The entries shown next need to be written again word for word.

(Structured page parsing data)
--
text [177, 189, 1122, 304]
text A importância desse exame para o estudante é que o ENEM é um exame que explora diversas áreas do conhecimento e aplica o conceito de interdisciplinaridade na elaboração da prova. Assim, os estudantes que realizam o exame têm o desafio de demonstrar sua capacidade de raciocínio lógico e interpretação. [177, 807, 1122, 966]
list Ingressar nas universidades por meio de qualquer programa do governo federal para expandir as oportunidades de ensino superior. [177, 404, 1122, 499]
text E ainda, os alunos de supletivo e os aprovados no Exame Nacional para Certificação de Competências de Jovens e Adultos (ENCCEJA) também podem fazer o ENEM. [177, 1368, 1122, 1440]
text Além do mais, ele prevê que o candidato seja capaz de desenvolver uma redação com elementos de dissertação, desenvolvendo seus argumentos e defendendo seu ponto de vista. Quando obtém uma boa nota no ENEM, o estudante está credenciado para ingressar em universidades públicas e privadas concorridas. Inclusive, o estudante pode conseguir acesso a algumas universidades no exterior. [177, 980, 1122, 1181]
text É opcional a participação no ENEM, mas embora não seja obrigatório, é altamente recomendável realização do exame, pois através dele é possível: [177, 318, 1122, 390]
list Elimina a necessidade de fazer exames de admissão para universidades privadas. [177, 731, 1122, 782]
--
● **EXERCISE ANSWER**:
text [177, 189, 1122, 304]
text A importância desse exame para o estudante é que o ENEM é um exame que explora diversas áreas do conhecimento e aplica o conceito de interdisciplinaridade na elaboração da prova. Assim, os estudantes que realizam o exame têm o desafio de demonstrar sua capacidade de raciocínio lógico e interpretação. [177, 807, 1122, 966]
list Ingressar nas universidades por meio de qualquer programa do governo federal para expandir as oportunidades de ensino superior. [177, 404, 1122, 499]
text E ainda, os alunos de supletivo e os aprovados no Exame Nacional para Certificação de Competências de Jovens e Adultos (ENCCEJA) também podem fazer o ENEM. [177, 1368, 1122, 1440]
text Além do mais, ele prevê que o candidato seja capaz de desenvolver uma redação com elementos de dissertação, desenvolvendo seus argumentos e defendendo seu ponto de vista. Quando obtém uma boa nota no ENEM, o estudante está credenciado para ingressar em universidades públicas e privadas concorridas. Inclusive, o estudante pode conseguir acesso a algumas universidades no exterior. [177, 980, 1122, 1181]
text É opcional a participação no ENEM, mas embora não seja obrigatório, é altamente recomendável realização do exame, pois através dele é possível: [177, 318, 1122, 390]
list Elimina a necessidade de fazer exames de admissão para universidades privadas. [177, 731, 1122, 782]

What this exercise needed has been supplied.